The reporter made a face. He replied, “Is that all? I thought it might be at least half a million—or a million like the barber guy earlier this week.”
To Jason, his lottery ticket was hella lot of mo
ney. It could have bought all the candy and potato chips in the store—and put those dogs on the rotisserie out of their misery.
“Yes, that’s all. But it’s more than I got.” Uncle Mike pulled up his pants and ran his hands through his hair, clues that he was insulted that the reporter didn’t consider the figure impressive.
“And more than I got,” Jason added.
The reporter grimaced at the floor sticky with spilled soda and said, “Yeah, it’s more than I got, too.” He picked at the ketchup on his sweatshirt.
The three remained glum for a minute. But the reporter took a deep breath, took a cursory glance at the hot dogs on the Ferris wheel, and said, “Just a few more questions.”
They continued the interview. Before leaving, the reporter bought himself a Big Gulp and a bag of sunflower seeds. He smacked his lips, perfumed the air with a burp, and said to Uncle Mike, “Now I remember you.”

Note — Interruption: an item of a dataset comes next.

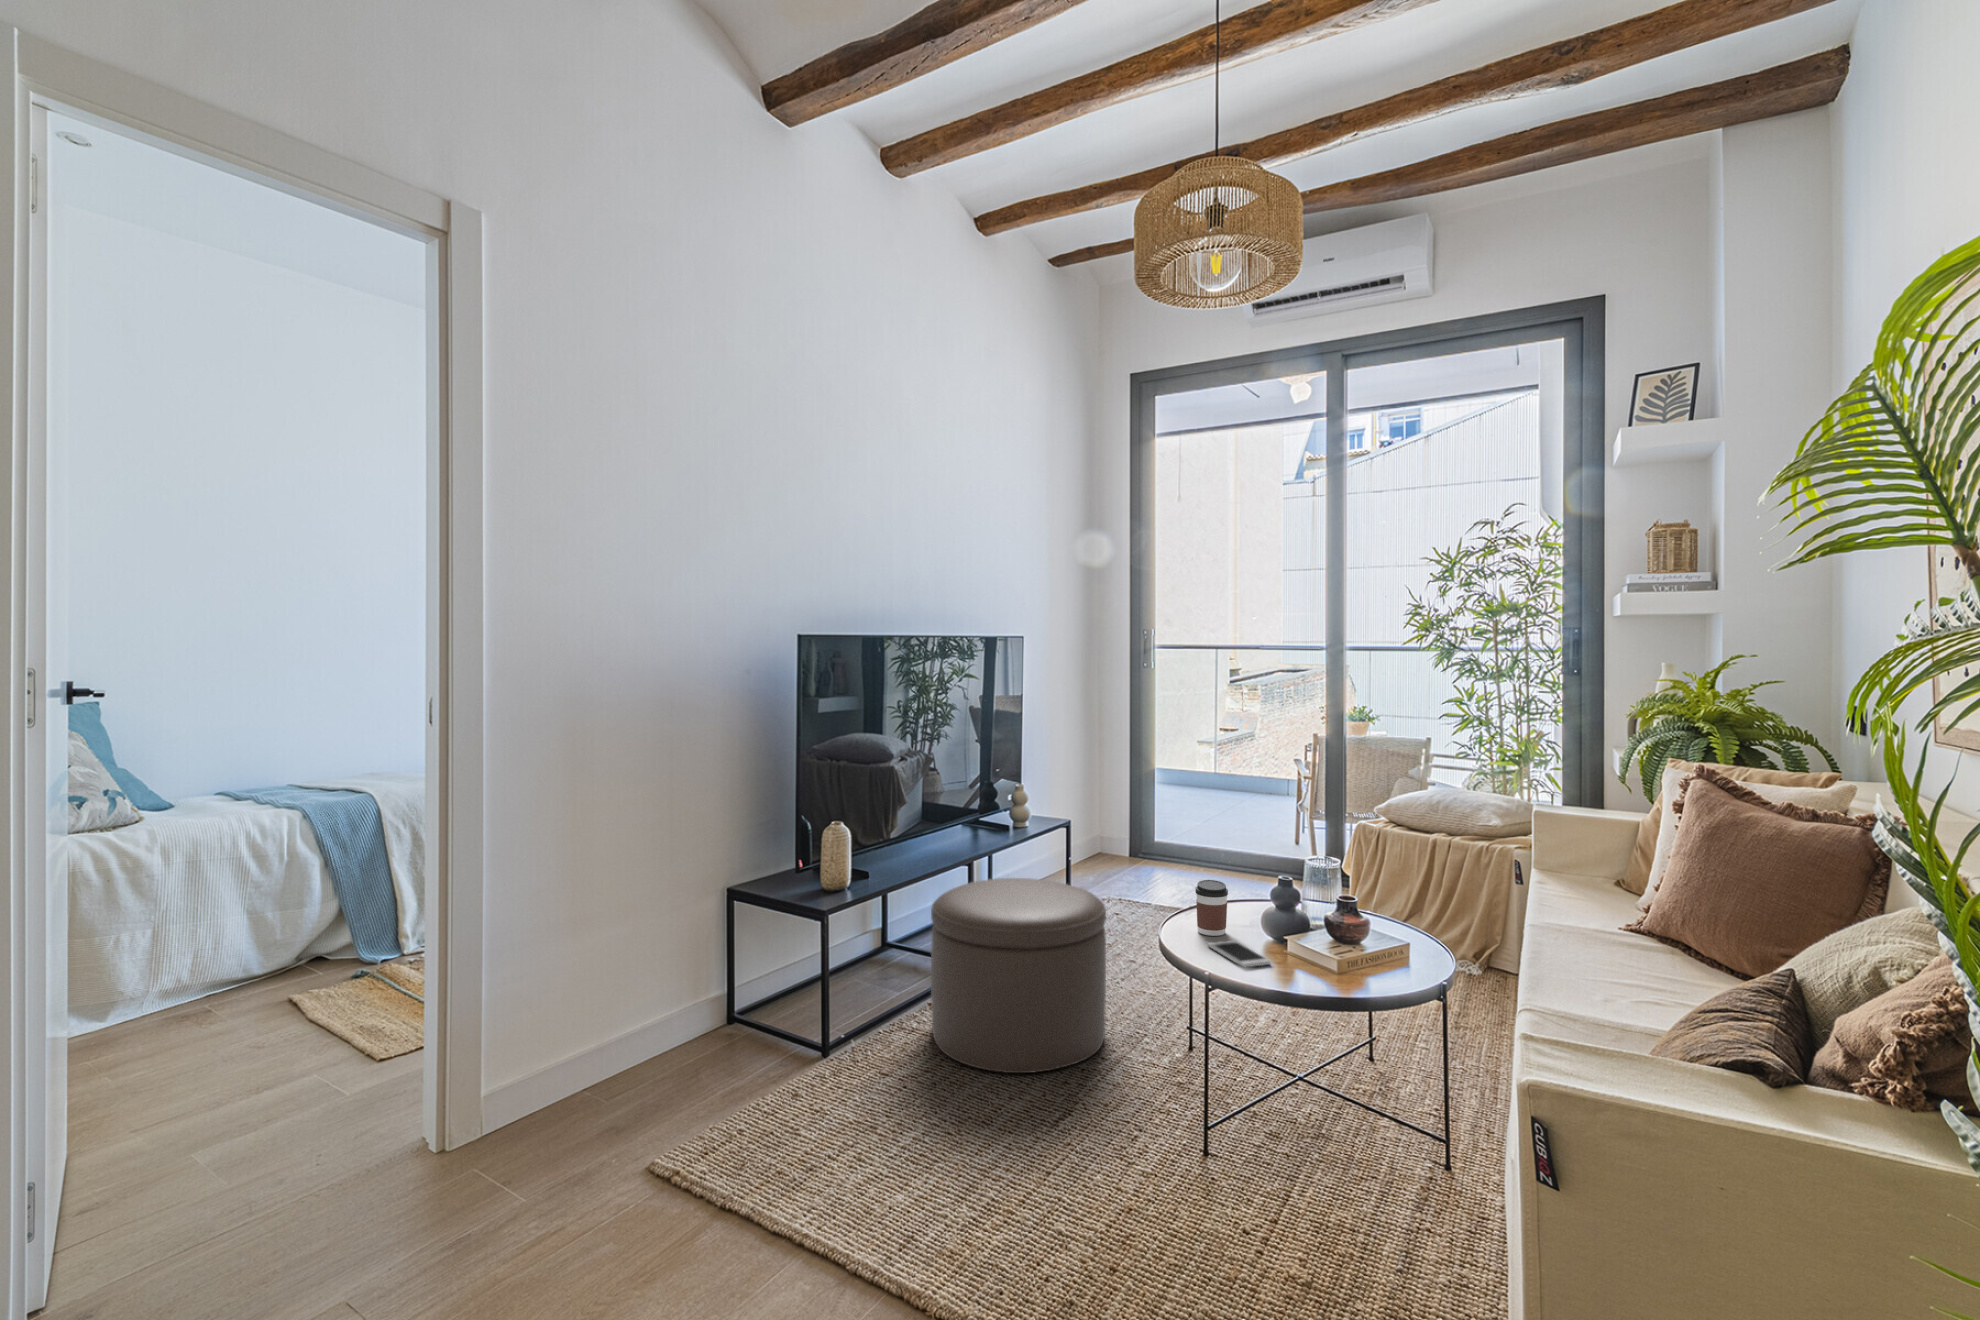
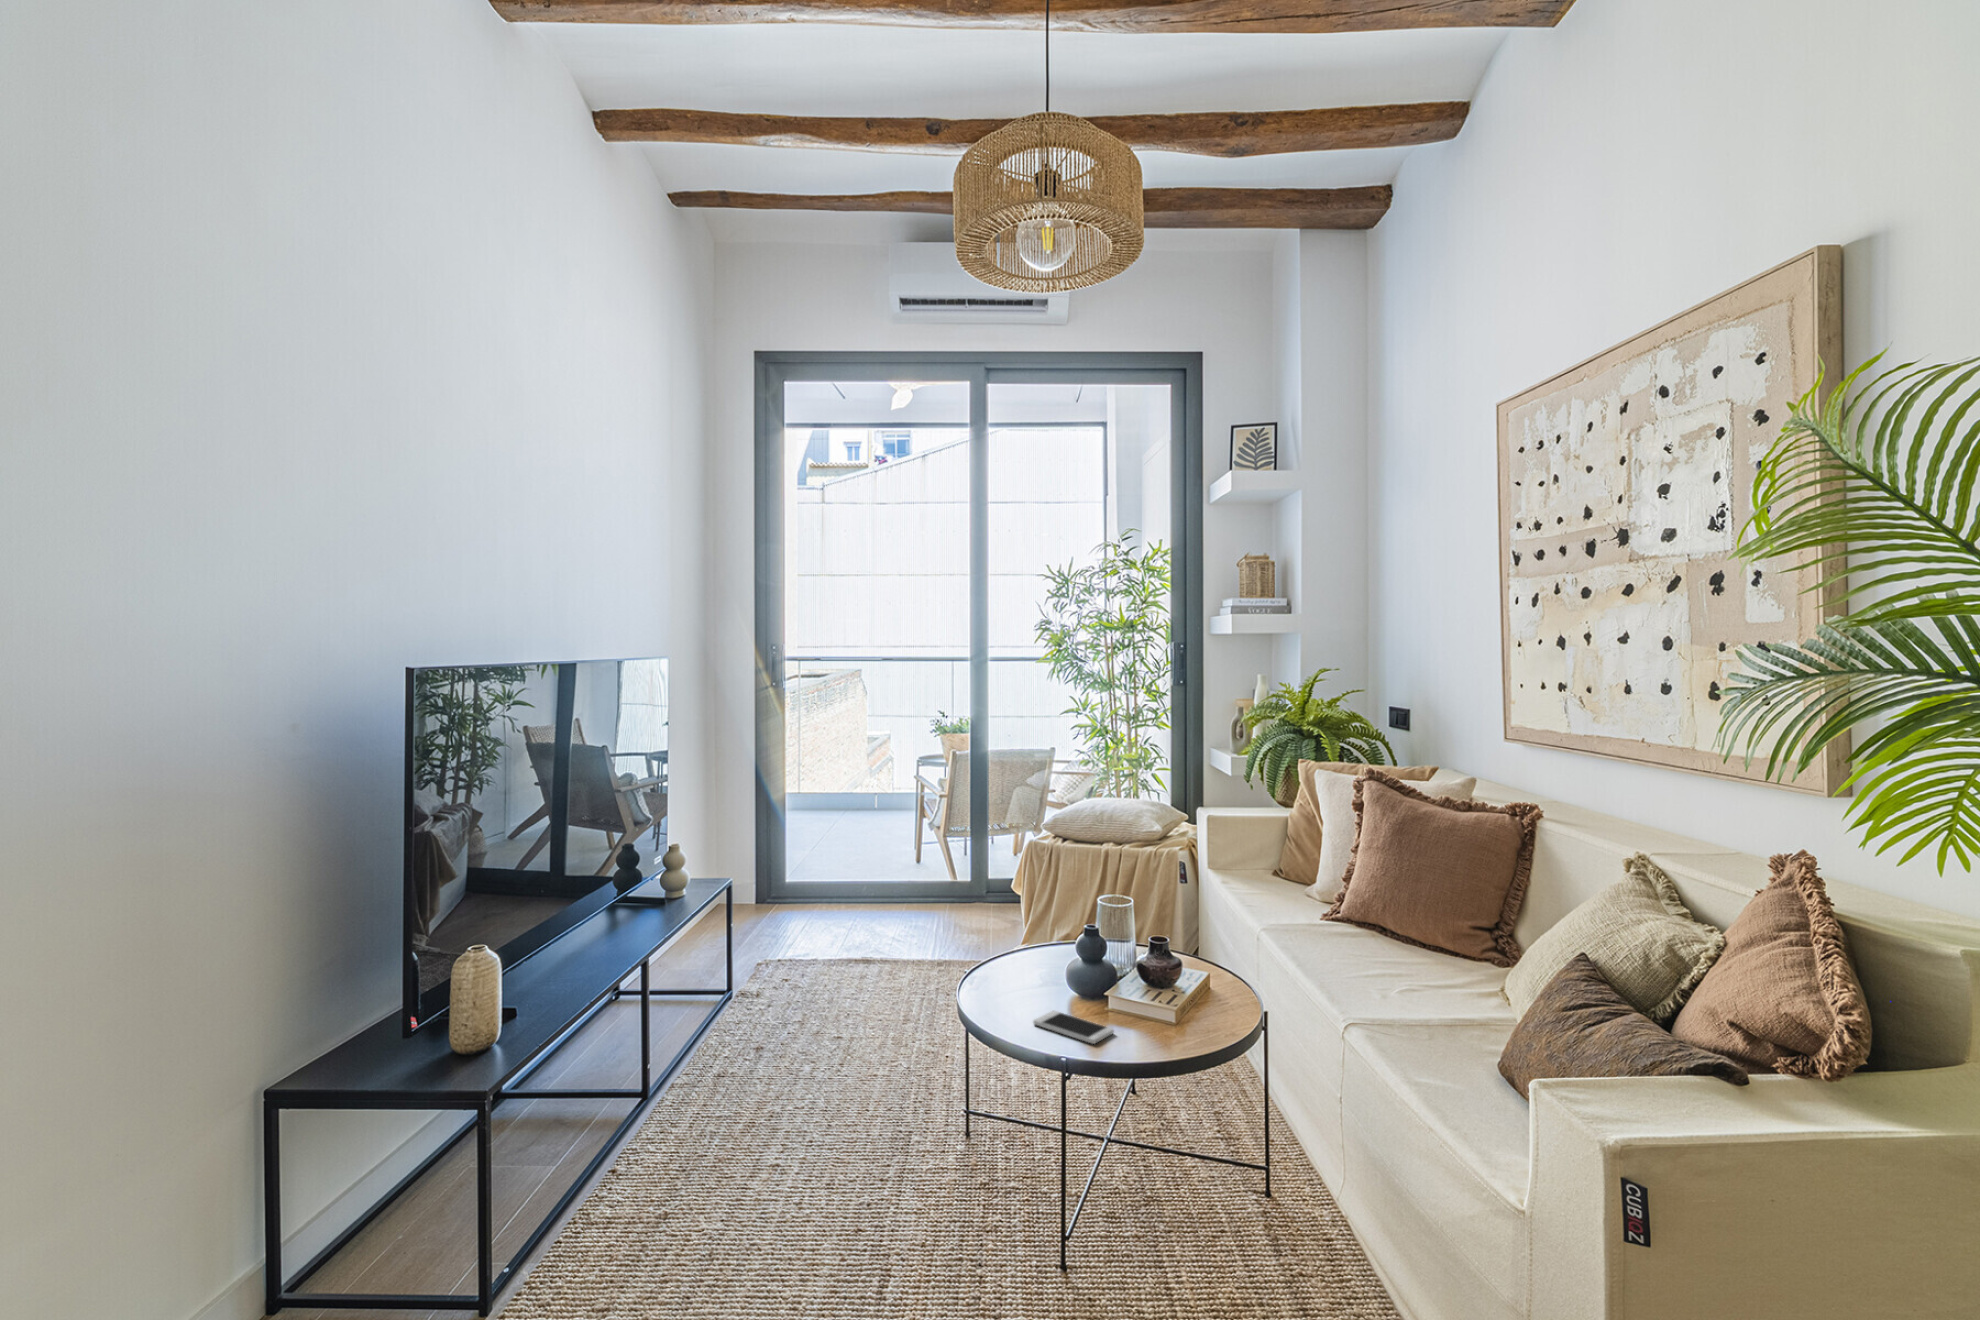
ottoman: present [931,878,1106,1073] -> none [640,970,871,1245]
coffee cup: present [1195,880,1228,936] -> none [1000,944,1036,1010]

“From my days with Los Blue Chones?” Uncle Mike asked. He was holding open the door for his nephew and the reporter.
“Nah, I don’t know this thing called Los Blue Chones. I’m referring to when you left your lawn mower at my mom’s place. You never came back.” He lowered his face again to his Big Gulp, and slurped heartily.
“Huh?” Uncle Mike squeaked.
The reporter explained that his mother had hired him to cut the lawn and pull weeds, but he had never completed the job. He never even collected his money—thirty dollars.
Jason was beginning to worry about his uncle. Was something wrong upstairs where his brains were coiled? How could he forget to collect thirty dollars?
“Ah, yeah, now I remember.” He explained that he had been hired to play guitar for a group in Santa Cruz and the weekend gig was extended to a month—that is, until he was thrown out the band for continually messing up the F chord. (Uncle Mike swore that the F chord was a challenge even for the pros.)
“You want to get it?” the reporter asked. “The lawn mower?”
Jason answered for him. “Yeah, just give us the address.”